Copy each line from the records below that contains the string "true", matching upper and lower case exactly.
▼
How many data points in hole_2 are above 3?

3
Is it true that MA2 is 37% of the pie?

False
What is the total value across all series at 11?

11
▲
▼
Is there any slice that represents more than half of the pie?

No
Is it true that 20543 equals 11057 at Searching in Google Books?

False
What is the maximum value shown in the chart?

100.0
▲
WRITTEN SOLUTION:
Is it true that MA2 is 37% of the pie?
Is it true that 20543 equals 11057 at Searching in Google Books?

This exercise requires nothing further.